:: Material shown ::

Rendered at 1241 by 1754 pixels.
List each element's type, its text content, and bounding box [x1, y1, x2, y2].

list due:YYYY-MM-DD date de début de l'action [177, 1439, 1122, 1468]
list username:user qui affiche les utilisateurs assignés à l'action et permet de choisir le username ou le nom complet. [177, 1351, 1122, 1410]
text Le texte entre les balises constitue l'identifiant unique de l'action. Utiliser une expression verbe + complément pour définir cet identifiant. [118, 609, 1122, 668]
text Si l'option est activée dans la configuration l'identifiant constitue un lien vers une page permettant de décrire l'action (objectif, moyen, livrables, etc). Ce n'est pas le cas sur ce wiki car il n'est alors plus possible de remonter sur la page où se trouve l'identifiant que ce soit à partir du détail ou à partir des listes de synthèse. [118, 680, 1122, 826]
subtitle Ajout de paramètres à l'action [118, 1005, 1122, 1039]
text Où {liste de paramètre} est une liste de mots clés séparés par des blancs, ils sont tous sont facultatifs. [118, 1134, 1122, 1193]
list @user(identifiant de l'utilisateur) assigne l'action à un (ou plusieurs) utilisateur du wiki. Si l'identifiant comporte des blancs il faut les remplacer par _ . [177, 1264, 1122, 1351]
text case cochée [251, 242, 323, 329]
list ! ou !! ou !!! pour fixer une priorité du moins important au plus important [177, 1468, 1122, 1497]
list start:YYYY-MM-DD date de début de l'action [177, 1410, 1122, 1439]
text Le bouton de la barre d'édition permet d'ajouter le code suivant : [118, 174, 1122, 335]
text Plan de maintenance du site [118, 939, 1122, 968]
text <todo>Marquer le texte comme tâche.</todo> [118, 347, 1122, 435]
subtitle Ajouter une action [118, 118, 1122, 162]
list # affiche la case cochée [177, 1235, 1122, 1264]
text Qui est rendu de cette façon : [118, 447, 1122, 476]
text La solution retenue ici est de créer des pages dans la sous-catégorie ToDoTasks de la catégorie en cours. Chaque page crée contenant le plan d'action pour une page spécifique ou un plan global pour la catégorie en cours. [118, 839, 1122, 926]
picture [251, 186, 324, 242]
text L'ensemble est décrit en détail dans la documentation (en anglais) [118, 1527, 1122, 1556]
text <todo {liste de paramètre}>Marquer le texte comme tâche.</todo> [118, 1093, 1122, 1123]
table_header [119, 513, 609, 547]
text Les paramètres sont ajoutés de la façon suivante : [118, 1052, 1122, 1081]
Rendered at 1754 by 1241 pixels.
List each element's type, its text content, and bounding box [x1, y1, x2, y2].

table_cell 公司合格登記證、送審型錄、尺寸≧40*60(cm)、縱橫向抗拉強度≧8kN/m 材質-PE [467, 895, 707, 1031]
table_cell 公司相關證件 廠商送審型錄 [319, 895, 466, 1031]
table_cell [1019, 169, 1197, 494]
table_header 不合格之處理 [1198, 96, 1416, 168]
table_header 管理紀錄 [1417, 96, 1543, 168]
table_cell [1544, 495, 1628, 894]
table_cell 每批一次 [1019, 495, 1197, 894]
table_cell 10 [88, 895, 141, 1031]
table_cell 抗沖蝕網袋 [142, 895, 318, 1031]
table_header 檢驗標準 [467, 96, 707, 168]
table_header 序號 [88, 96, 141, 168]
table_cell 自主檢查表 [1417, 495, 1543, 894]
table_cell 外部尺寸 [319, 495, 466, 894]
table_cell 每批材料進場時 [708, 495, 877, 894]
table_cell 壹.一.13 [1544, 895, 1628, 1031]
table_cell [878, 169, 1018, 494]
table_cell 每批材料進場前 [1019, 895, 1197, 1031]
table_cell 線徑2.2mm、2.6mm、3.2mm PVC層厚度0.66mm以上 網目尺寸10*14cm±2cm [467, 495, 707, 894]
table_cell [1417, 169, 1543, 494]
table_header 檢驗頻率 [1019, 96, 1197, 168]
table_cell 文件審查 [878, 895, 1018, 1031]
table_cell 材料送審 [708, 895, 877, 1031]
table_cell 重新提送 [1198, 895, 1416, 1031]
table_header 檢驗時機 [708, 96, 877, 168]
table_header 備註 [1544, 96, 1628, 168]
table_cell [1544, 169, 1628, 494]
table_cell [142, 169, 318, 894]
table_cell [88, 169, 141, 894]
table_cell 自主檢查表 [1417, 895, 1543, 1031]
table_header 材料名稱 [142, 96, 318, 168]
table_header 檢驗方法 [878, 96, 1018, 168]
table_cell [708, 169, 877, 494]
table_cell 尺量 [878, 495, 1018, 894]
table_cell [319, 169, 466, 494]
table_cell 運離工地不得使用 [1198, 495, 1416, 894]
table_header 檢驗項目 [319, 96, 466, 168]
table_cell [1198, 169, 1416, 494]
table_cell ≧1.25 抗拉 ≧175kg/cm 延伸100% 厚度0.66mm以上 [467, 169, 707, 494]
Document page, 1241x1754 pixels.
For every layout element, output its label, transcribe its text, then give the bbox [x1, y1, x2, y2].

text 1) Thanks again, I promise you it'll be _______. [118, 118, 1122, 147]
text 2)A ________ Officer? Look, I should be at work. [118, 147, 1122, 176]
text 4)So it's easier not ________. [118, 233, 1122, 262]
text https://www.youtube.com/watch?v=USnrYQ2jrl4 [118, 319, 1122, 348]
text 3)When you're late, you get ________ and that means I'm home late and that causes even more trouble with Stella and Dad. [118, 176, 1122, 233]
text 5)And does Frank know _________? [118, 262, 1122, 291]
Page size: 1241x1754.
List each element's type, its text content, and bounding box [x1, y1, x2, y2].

:::

● **Stated exercise**
Arrange every line above as a Markdown table with two columns, "Row" for the row number and "Line" for the line itself, leaving out the blank lines.

● **Solution to the exercise**
| Row | Line |
|---|---|
| 1 | Rendered at 1241 by 1754 pixels. |
| 2 | List each element's type, its text content, and bounding box [x1, y1, x2, y2]. |
| 3 | list due:YYYY-MM-DD date de début de l'action [177, 1439, 1122, 1468] |
| 4 | list username:user qui affiche les utilisateurs assignés à l'action et permet de choisir le username ou le nom complet. [177, 1351, 1122, 1410] |
| 5 | text Le texte entre les balises constitue l'identifiant unique de l'action. Utiliser une expression verbe + complément pour définir cet identifiant. [118, 609, 1122, 668] |
| 6 | text Si l'option est activée dans la configuration l'identifiant constitue un lien vers une page permettant de décrire l'action (objectif, moyen, livrables, etc). Ce n'est pas le cas sur ce wiki car il n'est alors plus possible de remonter sur la page où se trouve l'identifiant que ce soit à partir du détail ou à partir des listes de synthèse. [118, 680, 1122, 826] |
| 7 | subtitle Ajout de paramètres à l'action [118, 1005, 1122, 1039] |
| 8 | text Où {liste de paramètre} est une liste de mots clés séparés par des blancs, ils sont tous sont facultatifs. [118, 1134, 1122, 1193] |
| 9 | list @user(identifiant de l'utilisateur) assigne l'action à un (ou plusieurs) utilisateur du wiki. Si l'identifiant comporte des blancs il faut les remplacer par _ . [177, 1264, 1122, 1351] |
| 10 | text case cochée [251, 242, 323, 329] |
| 11 | list ! ou !! ou !!! pour fixer une priorité du moins important au plus important [177, 1468, 1122, 1497] |
| 12 | list start:YYYY-MM-DD date de début de l'action [177, 1410, 1122, 1439] |
| 13 | text Le bouton de la barre d'édition permet d'ajouter le code suivant : [118, 174, 1122, 335] |
| 14 | text Plan de maintenance du site [118, 939, 1122, 968] |
| 15 | text <todo>Marquer le texte comme tâche.</todo> [118, 347, 1122, 435] |
| 16 | subtitle Ajouter une action [118, 118, 1122, 162] |
| 17 | list # affiche la case cochée [177, 1235, 1122, 1264] |
| 18 | text Qui est rendu de cette façon : [118, 447, 1122, 476] |
| 19 | text La solution retenue ici est de créer des pages dans la sous-catégorie ToDoTasks de la catégorie en cours. Chaque page crée contenant le plan d'action pour une page spécifique ou un plan global pour la catégorie en cours. [118, 839, 1122, 926] |
| 20 | picture [251, 186, 324, 242] |
| 21 | text L'ensemble est décrit en détail dans la documentation (en anglais) [118, 1527, 1122, 1556] |
| 22 | text <todo {liste de paramètre}>Marquer le texte comme tâche.</todo> [118, 1093, 1122, 1123] |
| 23 | table_header [119, 513, 609, 547] |
| 24 | text Les paramètres sont ajoutés de la façon suivante : [118, 1052, 1122, 1081] |
| 25 | Rendered at 1754 by 1241 pixels. |
| 26 | List each element's type, its text content, and bounding box [x1, y1, x2, y2]. |
| 27 | table_cell 公司合格登記證、送審型錄、尺寸≧40*60(cm)、縱橫向抗拉強度≧8kN/m 材質-PE [467, 895, 707, 1031] |
| 28 | table_cell 公司相關證件 廠商送審型錄 [319, 895, 466, 1031] |
| 29 | table_cell [1019, 169, 1197, 494] |
| 30 | table_header 不合格之處理 [1198, 96, 1416, 168] |
| 31 | table_header 管理紀錄 [1417, 96, 1543, 168] |
| 32 | table_cell [1544, 495, 1628, 894] |
| 33 | table_cell 每批一次 [1019, 495, 1197, 894] |
| 34 | table_cell 10 [88, 895, 141, 1031] |
| 35 | table_cell 抗沖蝕網袋 [142, 895, 318, 1031] |
| 36 | table_header 檢驗標準 [467, 96, 707, 168] |
| 37 | table_header 序號 [88, 96, 141, 168] |
| 38 | table_cell 自主檢查表 [1417, 495, 1543, 894] |
| 39 | table_cell 外部尺寸 [319, 495, 466, 894] |
| 40 | table_cell 每批材料進場時 [708, 495, 877, 894] |
| 41 | table_cell 壹.一.13 [1544, 895, 1628, 1031] |
| 42 | table_cell [878, 169, 1018, 494] |
| 43 | table_cell 每批材料進場前 [1019, 895, 1197, 1031] |
| 44 | table_cell 線徑2.2mm、2.6mm、3.2mm PVC層厚度0.66mm以上 網目尺寸10*14cm±2cm [467, 495, 707, 894] |
| 45 | table_cell [1417, 169, 1543, 494] |
| 46 | table_header 檢驗頻率 [1019, 96, 1197, 168] |
| 47 | table_cell 文件審查 [878, 895, 1018, 1031] |
| 48 | table_cell 材料送審 [708, 895, 877, 1031] |
| 49 | table_cell 重新提送 [1198, 895, 1416, 1031] |
| 50 | table_header 檢驗時機 [708, 96, 877, 168] |
| 51 | table_header 備註 [1544, 96, 1628, 168] |
| 52 | table_cell [1544, 169, 1628, 494] |
| 53 | table_cell [142, 169, 318, 894] |
| 54 | table_cell [88, 169, 141, 894] |
| 55 | table_cell 自主檢查表 [1417, 895, 1543, 1031] |
| 56 | table_header 材料名稱 [142, 96, 318, 168] |
| 57 | table_header 檢驗方法 [878, 96, 1018, 168] |
| 58 | table_cell [708, 169, 877, 494] |
| 59 | table_cell 尺量 [878, 495, 1018, 894] |
| 60 | table_cell [319, 169, 466, 494] |
| 61 | table_cell 運離工地不得使用 [1198, 495, 1416, 894] |
| 62 | table_header 檢驗項目 [319, 96, 466, 168] |
| 63 | table_cell [1198, 169, 1416, 494] |
| 64 | table_cell ≧1.25 抗拉 ≧175kg/cm 延伸100% 厚度0.66mm以上 [467, 169, 707, 494] |
| 65 | Document page, 1241x1754 pixels. |
| 66 | For every layout element, output its label, transcribe its text, then give the bbox [x1, y1, x2, y2]. |
| 67 | text 1) Thanks again, I promise you it'll be _______. [118, 118, 1122, 147] |
| 68 | text 2)A ________ Officer? Look, I should be at work. [118, 147, 1122, 176] |
| 69 | text 4)So it's easier not ________. [118, 233, 1122, 262] |
| 70 | text https://www.youtube.com/watch?v=USnrYQ2jrl4 [118, 319, 1122, 348] |
| 71 | text 3)When you're late, you get ________ and that means I'm home late and that causes even more trouble with Stella and Dad. [118, 176, 1122, 233] |
| 72 | text 5)And does Frank know _________? [118, 262, 1122, 291] |
| 73 | Page size: 1241x1754. |
| 74 | List each element's type, its text content, and bounding box [x1, y1, x2, y2]. |